According to the Joint Committee’s language, newly applying businesses must adhere to additional internal controls, cybersecurity, and conflict of interest requirements. This is less burdensome than an earlier Senate position that mandated license applications from businesses. The National Assembly and Senate need to approve the special legislative committee’s draft by February 16 and February 28, respectively.
French Crypto Regulation
Following French cryptocurrency legislation, businesses can register with the Financial Markets Authority to demonstrate compliance with fundamental money laundering and governance standards. An operator still needs to be granted a license, a more complex process involving investigations into one’s financial standing and ethical behavior.
The enhanced registration process was a “far more reasonable approach” than the Senate’s, according to Faustine Fleuret, head of the crypto lobby group ADAN. She cautioned, however, that small businesses would find it challenging to comply with the new obligation to have reliable and secure IT systems. Authorities may need help to enforce.
In the wake of the FTX crash and to ensure French legislation doesn’t provide a loophole from complying with new European Union standards known as the Markets in Crypto Assets regulation, Senator Hervé Maurey advocated tightening the requirements last year. According to industry advocates, Maurey’s plans, which would have required any unregistered crypto provider to apply for a license by October, may not be feasible.
Future Roadmap
Advocates for the cryptocurrency industry are placing their faith in France’s National Assembly, the lower chamber of the French Parliament, to reverse a legal reform that they fear will jeopardize France’s ambition to become a cutting-edge hub for the industry. A senator said forcing cryptocurrency companies to apply for licenses to operate in France presents many issues. Regulators, meanwhile, who want to prevent collapse a la the FTX, are supporting legislative initiatives to compel licensing more and more.
Any cryptocurrency company that isn’t registered with the Financial Markets Authority (AMF) by October 1, 2023, will need to apply for a license, a more demanding process involving checks on financial resources and business conduct that no company has so far successfully pursued.
In a document presented with his amendment, Senator Hervé Maurey said that “the recent collapse of FTX has brought attention to the inherent risk of all investment in crypto assets, particularly when the company works outside of any regulation.” As new European Union (EU) regulations known as the Markets in Crypto Assets regulation (MiCA) take effect, the adjustment will “prevent any misuse of the regulatory environment,” he continued.

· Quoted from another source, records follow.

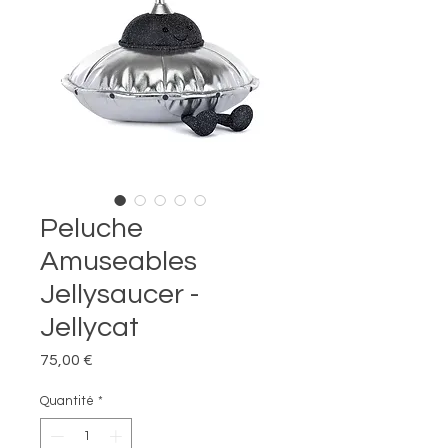
Peluche
Amuseables
Jellysaucer -
Jellycat
Prix
75,00 €
Quantité
*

MiCA, which is expected to go into effect in late 2024, requires that cryptocurrency providers, such as exchanges and wallet companies, be authorized and comply with financial stability and consumer protection standards. Those already recognized under a national system, like France’s, will have an additional 18 months to comply.
Regulators, such as the AMF and the French central bank, have now backed Maurey’s suggestions; nevertheless, some claim they will be impossible to implement, detrimental to the economy, and in conflict with MiCA.
Conclusion
The authorities must understand the importance of developing the sector in France. They must control this industry to maintain employment opportunities, talent pools, and digital sovereignty. Many senators thought it was encouraging that the administration made an effort to obstruct the move and that more excellent knowledge of and support for the industry would result in a more well-informed discussion in the Assembly.